Gaines just resonated inauthenticity — and it’s not because Brooks is playing a character. After all, as Klosterman points out, David Bowie played Ziggy Stardust, and that felt real — like an extension of Bowie’s actual personality. Instead, Gaines was partly satirical and felt like a laundry list of tropes and cliches that were never part of Brooks’s image or brand. Worse, even if you didn’t understand the nature of the country music industry, recording as Gaines and not Brooks seemed like a cop-out. While other artists have done something similar (like U2 with the Passengers project), it was usually for a side-project or one-off — not a proposed motion picture and network special. As such, Brooks was caught between wanting publicity for his big project but insulating himself from it in case it failed.
Plus, and this is just me talking, Gaines was no fun. Sure, he had the weird mockumentary and Brooks seemed to enjoy doing the Andy Kaufman thing while it lasted, but otherwise, this whole thing just seemed like a chore. The songs were good but Brooks’s performances in character meant he couldn’t do all of the theatrical and entertaining stuff he was known for. Everyone I know who’s gone to see Garth Brooks in concert says they had an absolute blast, and whenever I see him on TV performing, it sure looks like everyone is having the time of their lives. Having fun has always been Brooks’s calling card, and being Chris Gaines (at least on stage) was not fun. At least it wasn’t for the fans.

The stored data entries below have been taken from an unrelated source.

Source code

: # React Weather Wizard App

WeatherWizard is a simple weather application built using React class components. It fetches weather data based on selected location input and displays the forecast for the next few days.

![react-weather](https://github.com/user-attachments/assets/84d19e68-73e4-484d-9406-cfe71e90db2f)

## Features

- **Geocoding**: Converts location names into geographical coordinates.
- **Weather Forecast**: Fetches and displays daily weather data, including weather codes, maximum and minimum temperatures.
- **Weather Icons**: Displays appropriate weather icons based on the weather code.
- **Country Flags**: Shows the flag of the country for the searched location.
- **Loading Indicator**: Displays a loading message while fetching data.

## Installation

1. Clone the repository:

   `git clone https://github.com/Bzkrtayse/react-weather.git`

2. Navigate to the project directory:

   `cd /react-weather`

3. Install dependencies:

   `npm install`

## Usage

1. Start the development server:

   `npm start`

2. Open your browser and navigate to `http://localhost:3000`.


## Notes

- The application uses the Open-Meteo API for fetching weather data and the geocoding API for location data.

And it turns out, it wasn’t much fun for Brooks, either. Brooks went through a period where he refused to talk about Gaines or acknowledge the existence of this album. It’s not listed on his official website, and has long been out of print. When Brooks unveiled GhostTunes, his streaming service to compete with iTunes, one of the selling points was that it was the only place online to buy his music in digital format. Well, almost all of his music — the Chris Gaines album was noticeably absent from his GhostTunes artist page. Nor is the album available on Amazon Music, which acquired GhostTunes in 2017.

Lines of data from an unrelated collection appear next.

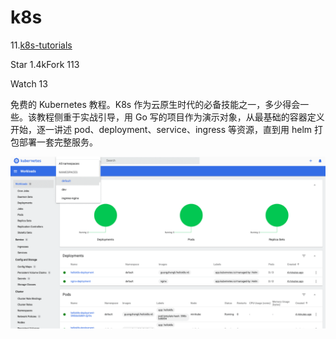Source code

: # k8s
11.[k8s-tutorials](https://github.com/guangzhengli/k8s-tutorials)



Star 1.4kFork 113

Watch 13

免费的 Kubernetes 教程。K8s 作为云原生时代的必备技能之一，多少得会一些。该教程侧重于实战引导，用 Go  写的项目作为演示对象，从最基础的容器定义开始，逐一讲述 pod、deployment、service、ingress 等资源，直到用 helm  打包部署一套完整服务。

![k8s-tutorials](./FILES/k8s.md/0c2a8638.png)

But that could be changing. The album has become a cult favorite, and there’s even a festival in Nashville celebrating it. Yearwood is on record saying she loves the Chris Gaines album and hopes to hear more from him. In 2019, to mark the 20th anniversary of Chris Gaines, Brooks actually did some interviews on the subject, acknowledging the project’s failure and the toll it took on him, but also looking back with some fondness. “A lot of people misunderstood it, and my ribs are still sore from getting the s*** kicked out of me for it,” he told Yahoo in 2019. “It’s still some of my favorite music that I ever got to participate in — probably the most I ever had to work in music, because the pop world works,” he said to Westword in 2019. “Country music, we just go in and you kinda get to be yourself. But the pop world deals a lot with characters within the character. It was draining. It was fun, but I’m good not to touch it again.”
That promise lasted a couple of years. In March 2021, Brooks announced that the Chris Gaines album would be available at some point via several different formats. He even promised to unearth some previously unreleased tracks. No word on whether we’ll get another mockumentary or movie. Chris Gaines faking his death and re-emerging after twenty years to become a TikTok star would be appropriate in today’s world.